▶ _Data in this exercise_
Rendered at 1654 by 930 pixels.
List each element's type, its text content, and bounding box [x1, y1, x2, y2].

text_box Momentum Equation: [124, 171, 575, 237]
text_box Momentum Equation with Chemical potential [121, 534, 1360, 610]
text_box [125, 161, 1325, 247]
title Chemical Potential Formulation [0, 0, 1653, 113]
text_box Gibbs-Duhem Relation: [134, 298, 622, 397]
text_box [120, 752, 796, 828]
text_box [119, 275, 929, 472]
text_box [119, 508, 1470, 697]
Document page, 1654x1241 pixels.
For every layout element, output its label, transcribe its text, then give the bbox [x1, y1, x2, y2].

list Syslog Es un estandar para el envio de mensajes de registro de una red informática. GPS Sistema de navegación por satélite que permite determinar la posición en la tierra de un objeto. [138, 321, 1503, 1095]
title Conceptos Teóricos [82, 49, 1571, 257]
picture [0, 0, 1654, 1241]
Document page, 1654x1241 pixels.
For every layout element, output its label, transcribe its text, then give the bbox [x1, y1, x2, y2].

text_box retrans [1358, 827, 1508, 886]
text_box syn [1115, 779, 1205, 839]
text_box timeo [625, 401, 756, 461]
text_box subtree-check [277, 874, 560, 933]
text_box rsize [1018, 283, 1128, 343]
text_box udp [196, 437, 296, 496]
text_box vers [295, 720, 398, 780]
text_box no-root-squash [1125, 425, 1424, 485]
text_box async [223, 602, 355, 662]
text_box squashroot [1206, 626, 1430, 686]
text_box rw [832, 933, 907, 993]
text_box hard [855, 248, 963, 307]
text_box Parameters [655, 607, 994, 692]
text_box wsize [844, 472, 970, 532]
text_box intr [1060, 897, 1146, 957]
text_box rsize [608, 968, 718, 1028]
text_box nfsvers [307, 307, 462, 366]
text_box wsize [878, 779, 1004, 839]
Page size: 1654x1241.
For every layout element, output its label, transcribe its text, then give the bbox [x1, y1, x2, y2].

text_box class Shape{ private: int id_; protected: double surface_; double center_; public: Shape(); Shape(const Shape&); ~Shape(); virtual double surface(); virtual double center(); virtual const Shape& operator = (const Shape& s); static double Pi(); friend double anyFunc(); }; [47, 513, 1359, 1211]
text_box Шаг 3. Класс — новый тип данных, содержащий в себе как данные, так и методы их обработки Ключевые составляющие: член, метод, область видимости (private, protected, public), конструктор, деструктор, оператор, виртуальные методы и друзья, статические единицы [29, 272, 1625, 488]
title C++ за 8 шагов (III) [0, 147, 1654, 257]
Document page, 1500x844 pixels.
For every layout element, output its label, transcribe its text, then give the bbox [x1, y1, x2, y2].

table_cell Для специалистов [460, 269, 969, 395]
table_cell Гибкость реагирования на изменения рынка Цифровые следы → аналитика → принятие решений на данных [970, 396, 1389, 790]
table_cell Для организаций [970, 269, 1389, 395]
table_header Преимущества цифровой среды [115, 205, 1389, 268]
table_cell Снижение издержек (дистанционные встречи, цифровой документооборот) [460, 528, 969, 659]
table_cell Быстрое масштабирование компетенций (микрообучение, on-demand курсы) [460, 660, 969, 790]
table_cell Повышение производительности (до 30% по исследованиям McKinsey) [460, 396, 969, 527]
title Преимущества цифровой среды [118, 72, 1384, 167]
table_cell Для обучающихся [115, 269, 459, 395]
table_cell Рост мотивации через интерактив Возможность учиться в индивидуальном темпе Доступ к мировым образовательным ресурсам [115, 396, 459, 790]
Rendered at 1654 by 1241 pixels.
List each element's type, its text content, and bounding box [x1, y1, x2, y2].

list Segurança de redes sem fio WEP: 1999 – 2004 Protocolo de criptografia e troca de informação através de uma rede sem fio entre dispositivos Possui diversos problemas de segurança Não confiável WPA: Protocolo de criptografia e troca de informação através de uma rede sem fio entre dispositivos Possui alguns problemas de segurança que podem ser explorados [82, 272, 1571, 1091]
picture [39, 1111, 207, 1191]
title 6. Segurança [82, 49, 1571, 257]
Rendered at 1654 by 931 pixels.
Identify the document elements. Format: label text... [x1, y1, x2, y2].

▶ _Task details_
Format the material above as a JSON list of strings with one string per line, leaving out blank lines.

▶ _Result of the task_
[
  "Rendered at 1654 by 930 pixels.",
  "List each element's type, its text content, and bounding box [x1, y1, x2, y2].",
  "text_box Momentum Equation: [124, 171, 575, 237]",
  "text_box Momentum Equation with Chemical potential [121, 534, 1360, 610]",
  "text_box [125, 161, 1325, 247]",
  "title Chemical Potential Formulation [0, 0, 1653, 113]",
  "text_box Gibbs-Duhem Relation: [134, 298, 622, 397]",
  "text_box [120, 752, 796, 828]",
  "text_box [119, 275, 929, 472]",
  "text_box [119, 508, 1470, 697]",
  "Document page, 1654x1241 pixels.",
  "For every layout element, output its label, transcribe its text, then give the bbox [x1, y1, x2, y2].",
  "list Syslog Es un estandar para el envio de mensajes de registro de una red informática. GPS Sistema de navegación por satélite que permite determinar la posición en la tierra de un objeto. [138, 321, 1503, 1095]",
  "title Conceptos Teóricos [82, 49, 1571, 257]",
  "picture [0, 0, 1654, 1241]",
  "Document page, 1654x1241 pixels.",
  "For every layout element, output its label, transcribe its text, then give the bbox [x1, y1, x2, y2].",
  "text_box retrans [1358, 827, 1508, 886]",
  "text_box syn [1115, 779, 1205, 839]",
  "text_box timeo [625, 401, 756, 461]",
  "text_box subtree-check [277, 874, 560, 933]",
  "text_box rsize [1018, 283, 1128, 343]",
  "text_box udp [196, 437, 296, 496]",
  "text_box vers [295, 720, 398, 780]",
  "text_box no-root-squash [1125, 425, 1424, 485]",
  "text_box async [223, 602, 355, 662]",
  "text_box squashroot [1206, 626, 1430, 686]",
  "text_box rw [832, 933, 907, 993]",
  "text_box hard [855, 248, 963, 307]",
  "text_box Parameters [655, 607, 994, 692]",
  "text_box wsize [844, 472, 970, 532]",
  "text_box intr [1060, 897, 1146, 957]",
  "text_box rsize [608, 968, 718, 1028]",
  "text_box nfsvers [307, 307, 462, 366]",
  "text_box wsize [878, 779, 1004, 839]",
  "Page size: 1654x1241.",
  "For every layout element, output its label, transcribe its text, then give the bbox [x1, y1, x2, y2].",
  "text_box class Shape{ private: int id_; protected: double surface_; double center_; public: Shape(); Shape(const Shape&); ~Shape(); virtual double surface(); virtual double center(); virtual const Shape& operator = (const Shape& s); static double Pi(); friend double anyFunc(); }; [47, 513, 1359, 1211]",
  "text_box Шаг 3. Класс — новый тип данных, содержащий в себе как данные, так и методы их обработки Ключевые составляющие: член, метод, область видимости (private, protected, public), конструктор, деструктор, оператор, виртуальные методы и друзья, статические единицы [29, 272, 1625, 488]",
  "title C++ за 8 шагов (III) [0, 147, 1654, 257]",
  "Document page, 1500x844 pixels.",
  "For every layout element, output its label, transcribe its text, then give the bbox [x1, y1, x2, y2].",
  "table_cell Для специалистов [460, 269, 969, 395]",
  "table_cell Гибкость реагирования на изменения рынка Цифровые следы → аналитика → принятие решений на данных [970, 396, 1389, 790]",
  "table_cell Для организаций [970, 269, 1389, 395]",
  "table_header Преимущества цифровой среды [115, 205, 1389, 268]",
  "table_cell Снижение издержек (дистанционные встречи, цифровой документооборот) [460, 528, 969, 659]",
  "table_cell Быстрое масштабирование компетенций (микрообучение, on-demand курсы) [460, 660, 969, 790]",
  "table_cell Повышение производительности (до 30% по исследованиям McKinsey) [460, 396, 969, 527]",
  "title Преимущества цифровой среды [118, 72, 1384, 167]",
  "table_cell Для обучающихся [115, 269, 459, 395]",
  "table_cell Рост мотивации через интерактив Возможность учиться в индивидуальном темпе Доступ к мировым образовательным ресурсам [115, 396, 459, 790]",
  "Rendered at 1654 by 1241 pixels.",
  "List each element's type, its text content, and bounding box [x1, y1, x2, y2].",
  "list Segurança de redes sem fio WEP: 1999 – 2004 Protocolo de criptografia e troca de informação através de uma rede sem fio entre dispositivos Possui diversos problemas de segurança Não confiável WPA: Protocolo de criptografia e troca de informação através de uma rede sem fio entre dispositivos Possui alguns problemas de segurança que podem ser explorados [82, 272, 1571, 1091]",
  "picture [39, 1111, 207, 1191]",
  "title 6. Segurança [82, 49, 1571, 257]",
  "Rendered at 1654 by 931 pixels.",
  "Identify the document elements. Format: label text... [x1, y1, x2, y2]."
]